The experience of Germany suggests that the integration of large amounts of inflexible nuclear baseload generation and/or intermittent renewable generation into the energy system will rapidly become a key issue for the UK. Incidents of renewable supply exceeding demand are rare at present but could rapidly become commonplace. If heat is electrified then peak power flows would greatly increase. Options for coping with the greater demands include reinforcing the transmission infrastructure, building super and/or smart grids, deploying energy storage and creating demand-side management. This project focuses on three energy vectors – electricity, heat and hydrogen – that could have an important role in balancing renewable generation in the future. In contrast to most studies, which tend to examine these vectors in isolation, this project is taking a broader approach that could identify lower-cost pathways that might, for example, use excess renewable electricity to produce stored heat or hydrogen that is stored in the gas networks.
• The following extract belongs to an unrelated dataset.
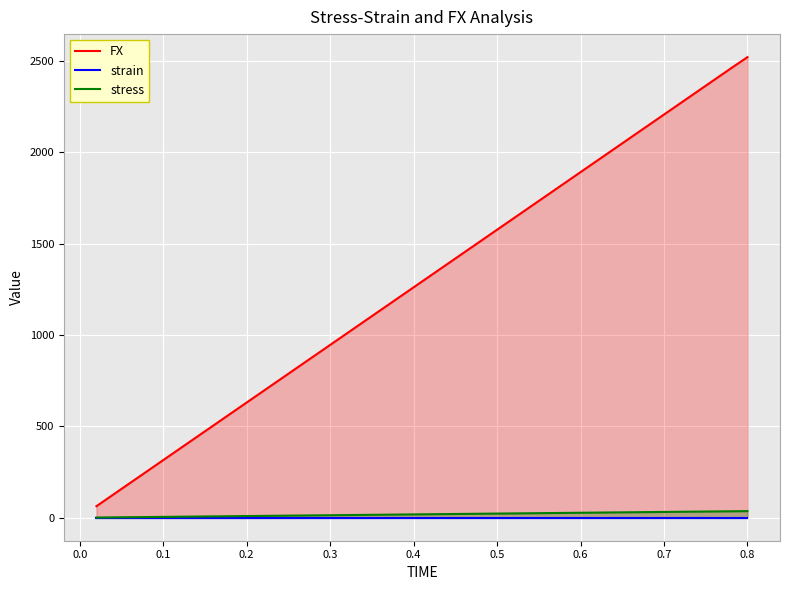

How many data points does each series have?

40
This project is investigating the interactions, synergies and potential conflicts between the large-scale deployment, at different scales, of electricity, hydrogen and heat, especially in respect of the different infrastructures that they require. In close collaboration with the Energy Systems at Multiple Scales programme, the research will undertake engineering and techno-economic analysis of energy vectors, and the technologies and infrastructures that generate and transport them, and will incorporate this analysis in a spatially and temporally-explicit way into energy systems models (including at the European [ETM-UCL] and UK [UKTM-UCL] levels).  This sub-theme is closely linked to the recently started EPSRC Realising Energy Storage Technologies in Low-carbon Energy Systems (RESTLESS) project, which is led by UCL and includes collaborators from the Energy Systems at Multiple Scales programme.